Photographer: Peter Claussen 
Summary Author: Peter Claussen 

Shown above, beneath the full Moon of April 8, 2020, is Tyndall Glacier in Rocky Mountain National Park, Colorado. It’s named after John Tyndall (1820-1893), who was almost the first person to climb the Matterhorn. Tyndall turned back a few hundred feet from the top, one year before Edward Whymper made his famous ascent. Tyndall did succeed on first ascents of several Alpine peaks, including the Weisshorn. He authored "Hours of Exercise in The Alps", a classic of the Golden Age of Victorian mountaineering. Tyndall was also a scientist, inventor, and poet. He studied magnetism, atmospheric gases including the greenhouse effect, light transmission, and the formation and motion of glaciers. His book "The Glaciers of the Alps" was published in 1860.

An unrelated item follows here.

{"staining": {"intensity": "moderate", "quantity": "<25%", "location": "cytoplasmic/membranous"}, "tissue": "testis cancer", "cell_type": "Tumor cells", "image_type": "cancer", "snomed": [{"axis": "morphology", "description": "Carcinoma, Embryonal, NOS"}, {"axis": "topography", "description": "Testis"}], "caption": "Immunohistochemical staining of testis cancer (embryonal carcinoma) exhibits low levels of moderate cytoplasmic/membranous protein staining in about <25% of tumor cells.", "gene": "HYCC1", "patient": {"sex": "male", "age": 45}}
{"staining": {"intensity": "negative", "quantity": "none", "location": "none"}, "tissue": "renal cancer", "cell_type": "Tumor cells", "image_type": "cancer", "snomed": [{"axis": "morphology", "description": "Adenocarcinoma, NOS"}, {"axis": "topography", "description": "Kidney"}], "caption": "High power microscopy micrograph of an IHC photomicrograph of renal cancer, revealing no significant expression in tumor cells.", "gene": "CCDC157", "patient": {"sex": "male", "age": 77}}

Enos Mills (1870-1922), the father of Rocky Mountain National Park greatly admired Tyndall and proposed that Copeland Mountain be renamed in honor of John Tyndall. The Colorado Geographic Board objected since Tyndall had nothing to do with Colorado. (John Copeland was an 1860's prospector in Central City and later homesteaded 320 acres by the lake that also bears his name.) A compromise was reached, and in 1932 the National Park Service gave the Tyndall name to the stunning gorge and glacier on the north side of Hallet Peak, now one of the most photographed areas in all of Rocky Mountain National Park.

And so it is that a small glacier in Colorado is named for a pioneer of Alpine mountaineering. An ascent of Tyndall Glacier is a superb mountaineering outing.

Photo Details: Camera: NIKON D850; Software: Adobe Photoshop Lightroom Classic 7.5 (Windows); Exposure Time: 0.0010s (1/1000); Aperture: ƒ/4.0; ISO equivalent: 320; Focal Length (35mm): 400.